Stored items
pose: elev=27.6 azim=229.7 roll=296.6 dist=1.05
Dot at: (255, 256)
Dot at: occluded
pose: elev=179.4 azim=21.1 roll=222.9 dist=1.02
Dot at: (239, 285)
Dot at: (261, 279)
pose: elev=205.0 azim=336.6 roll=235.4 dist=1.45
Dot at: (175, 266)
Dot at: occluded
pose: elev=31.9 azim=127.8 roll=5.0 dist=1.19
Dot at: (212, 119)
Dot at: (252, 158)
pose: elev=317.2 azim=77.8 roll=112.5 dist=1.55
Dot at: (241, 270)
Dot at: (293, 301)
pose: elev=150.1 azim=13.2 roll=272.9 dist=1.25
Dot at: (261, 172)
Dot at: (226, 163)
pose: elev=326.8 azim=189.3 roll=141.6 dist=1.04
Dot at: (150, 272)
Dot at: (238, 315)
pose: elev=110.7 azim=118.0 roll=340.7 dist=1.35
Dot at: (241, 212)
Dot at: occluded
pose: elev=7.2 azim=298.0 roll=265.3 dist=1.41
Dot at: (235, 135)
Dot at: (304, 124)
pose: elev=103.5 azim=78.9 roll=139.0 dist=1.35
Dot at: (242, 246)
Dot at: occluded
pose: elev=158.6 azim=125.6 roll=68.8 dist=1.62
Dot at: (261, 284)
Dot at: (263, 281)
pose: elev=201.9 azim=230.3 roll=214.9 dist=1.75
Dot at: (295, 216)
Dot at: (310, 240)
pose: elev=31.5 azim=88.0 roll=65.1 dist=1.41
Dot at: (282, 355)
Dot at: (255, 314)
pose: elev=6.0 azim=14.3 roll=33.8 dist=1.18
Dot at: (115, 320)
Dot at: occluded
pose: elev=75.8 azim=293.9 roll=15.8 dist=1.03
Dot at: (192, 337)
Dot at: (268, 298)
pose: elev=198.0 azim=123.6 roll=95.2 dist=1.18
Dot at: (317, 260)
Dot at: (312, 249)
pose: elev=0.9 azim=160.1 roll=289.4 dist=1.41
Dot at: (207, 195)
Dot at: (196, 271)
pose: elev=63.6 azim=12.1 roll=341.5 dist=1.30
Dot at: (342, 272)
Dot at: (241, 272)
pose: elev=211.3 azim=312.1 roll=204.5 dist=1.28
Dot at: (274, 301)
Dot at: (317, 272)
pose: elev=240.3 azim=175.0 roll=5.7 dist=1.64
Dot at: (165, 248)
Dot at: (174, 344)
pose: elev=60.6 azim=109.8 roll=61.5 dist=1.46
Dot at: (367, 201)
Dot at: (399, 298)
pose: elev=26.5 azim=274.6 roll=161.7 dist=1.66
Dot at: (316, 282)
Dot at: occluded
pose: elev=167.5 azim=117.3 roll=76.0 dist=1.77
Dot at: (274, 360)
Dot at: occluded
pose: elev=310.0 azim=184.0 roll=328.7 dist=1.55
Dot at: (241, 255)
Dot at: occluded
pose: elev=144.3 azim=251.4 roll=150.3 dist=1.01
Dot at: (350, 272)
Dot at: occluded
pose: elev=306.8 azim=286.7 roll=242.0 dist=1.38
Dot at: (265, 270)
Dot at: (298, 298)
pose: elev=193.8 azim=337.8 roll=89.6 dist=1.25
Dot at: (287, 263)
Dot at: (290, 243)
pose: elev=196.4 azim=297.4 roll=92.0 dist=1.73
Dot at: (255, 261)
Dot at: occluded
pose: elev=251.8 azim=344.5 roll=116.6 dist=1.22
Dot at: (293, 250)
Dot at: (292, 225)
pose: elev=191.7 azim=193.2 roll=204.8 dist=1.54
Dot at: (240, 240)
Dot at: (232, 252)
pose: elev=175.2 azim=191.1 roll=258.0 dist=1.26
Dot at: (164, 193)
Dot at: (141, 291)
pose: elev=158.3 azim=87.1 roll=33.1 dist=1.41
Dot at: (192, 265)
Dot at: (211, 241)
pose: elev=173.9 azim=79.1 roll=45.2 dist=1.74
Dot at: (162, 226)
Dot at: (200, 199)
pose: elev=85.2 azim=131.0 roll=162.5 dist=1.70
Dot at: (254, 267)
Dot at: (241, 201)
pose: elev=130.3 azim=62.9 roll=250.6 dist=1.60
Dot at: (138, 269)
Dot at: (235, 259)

SET EXERCISE:
Copy the rows above without any change, beginning with the line containing "pose: elev=179.4 azim=21.1" and continuing through the line containing "Dot at: (196, 271)", with both of those lines included.

EXERCISE SOLUTION:
pose: elev=179.4 azim=21.1 roll=222.9 dist=1.02
Dot at: (239, 285)
Dot at: (261, 279)
pose: elev=205.0 azim=336.6 roll=235.4 dist=1.45
Dot at: (175, 266)
Dot at: occluded
pose: elev=31.9 azim=127.8 roll=5.0 dist=1.19
Dot at: (212, 119)
Dot at: (252, 158)
pose: elev=317.2 azim=77.8 roll=112.5 dist=1.55
Dot at: (241, 270)
Dot at: (293, 301)
pose: elev=150.1 azim=13.2 roll=272.9 dist=1.25
Dot at: (261, 172)
Dot at: (226, 163)
pose: elev=326.8 azim=189.3 roll=141.6 dist=1.04
Dot at: (150, 272)
Dot at: (238, 315)
pose: elev=110.7 azim=118.0 roll=340.7 dist=1.35
Dot at: (241, 212)
Dot at: occluded
pose: elev=7.2 azim=298.0 roll=265.3 dist=1.41
Dot at: (235, 135)
Dot at: (304, 124)
pose: elev=103.5 azim=78.9 roll=139.0 dist=1.35
Dot at: (242, 246)
Dot at: occluded
pose: elev=158.6 azim=125.6 roll=68.8 dist=1.62
Dot at: (261, 284)
Dot at: (263, 281)
pose: elev=201.9 azim=230.3 roll=214.9 dist=1.75
Dot at: (295, 216)
Dot at: (310, 240)
pose: elev=31.5 azim=88.0 roll=65.1 dist=1.41
Dot at: (282, 355)
Dot at: (255, 314)
pose: elev=6.0 azim=14.3 roll=33.8 dist=1.18
Dot at: (115, 320)
Dot at: occluded
pose: elev=75.8 azim=293.9 roll=15.8 dist=1.03
Dot at: (192, 337)
Dot at: (268, 298)
pose: elev=198.0 azim=123.6 roll=95.2 dist=1.18
Dot at: (317, 260)
Dot at: (312, 249)
pose: elev=0.9 azim=160.1 roll=289.4 dist=1.41
Dot at: (207, 195)
Dot at: (196, 271)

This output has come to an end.